From the listing below, copy each line that holds "your".

→ **DATASET**
>>>

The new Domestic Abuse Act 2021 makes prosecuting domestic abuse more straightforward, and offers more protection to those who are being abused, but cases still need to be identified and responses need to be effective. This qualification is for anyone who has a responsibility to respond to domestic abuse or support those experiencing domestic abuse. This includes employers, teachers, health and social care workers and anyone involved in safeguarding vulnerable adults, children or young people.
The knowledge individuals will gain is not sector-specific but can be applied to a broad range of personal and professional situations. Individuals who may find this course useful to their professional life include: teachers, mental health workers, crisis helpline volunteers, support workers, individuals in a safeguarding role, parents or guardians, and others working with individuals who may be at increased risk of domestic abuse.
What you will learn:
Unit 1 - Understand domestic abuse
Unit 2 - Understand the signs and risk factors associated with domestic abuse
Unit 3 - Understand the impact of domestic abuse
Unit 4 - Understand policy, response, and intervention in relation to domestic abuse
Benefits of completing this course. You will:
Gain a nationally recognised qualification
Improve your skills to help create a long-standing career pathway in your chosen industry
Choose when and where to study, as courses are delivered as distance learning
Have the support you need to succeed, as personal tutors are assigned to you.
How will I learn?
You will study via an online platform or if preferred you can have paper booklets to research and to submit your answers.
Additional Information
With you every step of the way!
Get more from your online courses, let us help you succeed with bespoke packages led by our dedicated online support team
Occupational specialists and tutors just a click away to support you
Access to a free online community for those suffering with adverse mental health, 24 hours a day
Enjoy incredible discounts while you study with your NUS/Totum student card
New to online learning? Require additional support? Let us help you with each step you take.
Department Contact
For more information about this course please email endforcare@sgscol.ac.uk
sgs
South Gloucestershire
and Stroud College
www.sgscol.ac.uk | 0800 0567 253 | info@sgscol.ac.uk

<<<

→ **RESPONSE TO THE TASK**
Improve your skills to help create a long-standing career pathway in your chosen industry
You will study via an online platform or if preferred you can have paper booklets to research and to submit your answers.
Get more from your online courses, let us help you succeed with bespoke packages led by our dedicated online support team
Enjoy incredible discounts while you study with your NUS/Totum student card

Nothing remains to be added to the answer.